By 1685, Smith notes, ‘Leibniz was already envisioning a machine-aided society’, one, moreover, in which humans were assisted by machines rather than being dominated by them. This utopian potential is followed like a golden thread through the centuries to the present – call it an alternative history of the pre-internet – as a way of holding open the possibility that the internet as we currently know it might be other than it is.

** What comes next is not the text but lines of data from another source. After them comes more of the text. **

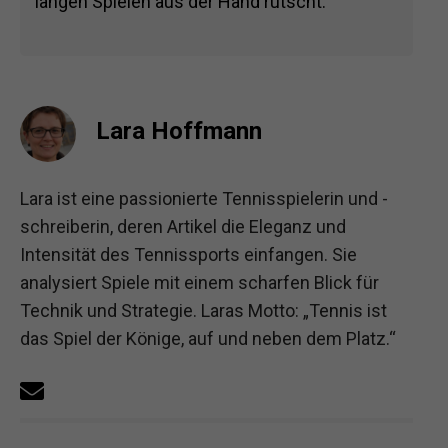
langen Spielen aus der Hand rutscht.
Lara Hoffmann
Lara ist eine passionierte Tennisspielerin und -
schreiberin, deren Artikel die Eleganz und
Intensität des Tennissports einfangen. Sie
analysiert Spiele mit einem scharfen Blick für
Technik und Strategie. Laras Motto: „Tennis ist
das Spiel der Könige, auf und neben dem Platz.“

Here lies the paradox of Smith’s historicising efforts. For all its broadening and deepening of the context by which we understand the internet, the book returns us to those established technological structures and networks he collectively arraigns ‘for crimes against humanity’. There is no off switch for what we have made.
The philosopher’s negative portrayal of the internet in these pages is, in most respects, an unanswerable jeremiad, thrilling for the cogency with which it identifies those aspects of online experience most inhospitable to either the growth of individual selves, or else the encouragement of civil debate intrinsic to democracy’s maintenance. Smith knows the internet is a system that slays individual attentiveness, one built from a concatenation of soul-flattening algorithms. He rightly regards social media as a perpetual grievance machine.
And yet. Though the internet ‘is the primary motor for the spread of this new system, it is very likely that whatever new sanctuaries we might yet hope to build, where the rapacious logic of this new system does not have any purchase, will also come through the internet’.
The gravest affliction we suffer, he suggests, is also our greatest hope.